Not a problem, you'd think, but at the time Netscape was the browser of choice and it would helpfully add www. and .com automatically to URLS which were not FQDN.
No prizes for guessing what kind of website could be found at www dot jessica dot com...
Someone (actually, a rather well known German company) once sent us an inertial navigation system for a submarine. We were not expecting it, seeing as we did normally only work with broadcast systems. (I figured out what it was, it was beautifully built, very high quality connectors and fittings etc, the Navy does NOT skimp on quality) So I called them up, explained we had one of their units delivered to us by mistake. The nice German girl that I spoke too was horrified, said that it was a highly classified bit of kit, to lock it up and keep it safe, they would send someone to pick it up. Two weeks later, I called them up again, explained the thing was still sitting on it's pallet in our warehouse. More shock and horror from the Germans, they would come and pick it up "straight away". When I left the company 3 years later, the thing was still sitting in a corner of the workshop. Several times we considered selling it it on e-bay or just dumping it in the skip, but we always chickened out. But why did they send it to us in the first place? Still a mystery.
They probably tried to collect it from wherever it should have gone in the first place.
Unfortunately the submarine, lacking inertial navigation, became hopelessly lost and wanders the oceans of the world to this day. Its crew survives by converting sea life into a crude form of diesel, that is the sea life which isn't used for food or companionship.
None of the people that the German company sent out to retrieve the unit were ever heard from again.
By the time they DO get around to picking it up, the thing will be obsolete and worth nothing to anyone.
That said, you'd think there would be a chain-of-custody document for something that classified...along with all kinds of other paperwork, and how many of these do they build a year, anyway? Maybe the person responsible for procurement of inertial navigation systems for submarines retired, and his replacement has not yet been hired, due to a 3-year hiring freeze?
Somewhere, there should be a submarine missing its inertial navigation system. Soon to be arriving on a beach near you.
Someone (actually, a rather well known German company) once sent us an inertial navigation system for a submarine.
Similarly, our vicar once received a fax from the MoD containing a number of classified details about the new torpedo detect/defeat system he was tendering on.

▶ **GIVEN INFORMATION**
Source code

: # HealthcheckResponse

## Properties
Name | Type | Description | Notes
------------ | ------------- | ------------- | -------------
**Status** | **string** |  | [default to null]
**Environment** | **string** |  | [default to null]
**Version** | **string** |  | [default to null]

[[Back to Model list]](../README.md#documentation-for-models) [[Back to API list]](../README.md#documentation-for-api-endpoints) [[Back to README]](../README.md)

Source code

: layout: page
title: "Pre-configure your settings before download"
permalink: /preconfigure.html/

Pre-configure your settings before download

▶ **ACTION ITEM**
Carry on the anecdotes about misdirected deliveries from the point where they stop, leaving the material aside.

▶ **OUTPUT FOR THIS EXERCISE**
They actually *did* come around to collect the offending fax and apologised profusely.
He did enquire as to whether some sort of Moses-style parting of the sea might provide fleet protection from incoming torpedoes but I don't think they pursued that line of research.
Back in my helpdesk days, working for one of the big IT outsource companies, we were on day-1 of service having just displaced one of our competitors. There was the inevitable queue of calls and a large backlog of existing tickets to be resolved. The PFB's had agreed to two teams - one to focus on each.
I remember the colleague who picked up the ticket from late the previous week stating "Urgent : User needs help justifying work", since we provided help on Office products and many of the users were on-the-road marketing types, the mobile number didn't raise any eyebrows.
Unfortunately it turned out that the phone number had been sourced from a local phone box and the poor chap got a bit more than he bargained for when he called to help the lady.
Back in 89 our secretaries started receiving perv calls on a daily basis, all seemingly coming from the same guy, according to said secretaries. They were quite upset about it, of course, and we had discussed the issue in several occasions. One day, when I was in front of their desk, one of them received one of these calls and made frantic signals to me, including the 'perv' signal we had previously agreed on*.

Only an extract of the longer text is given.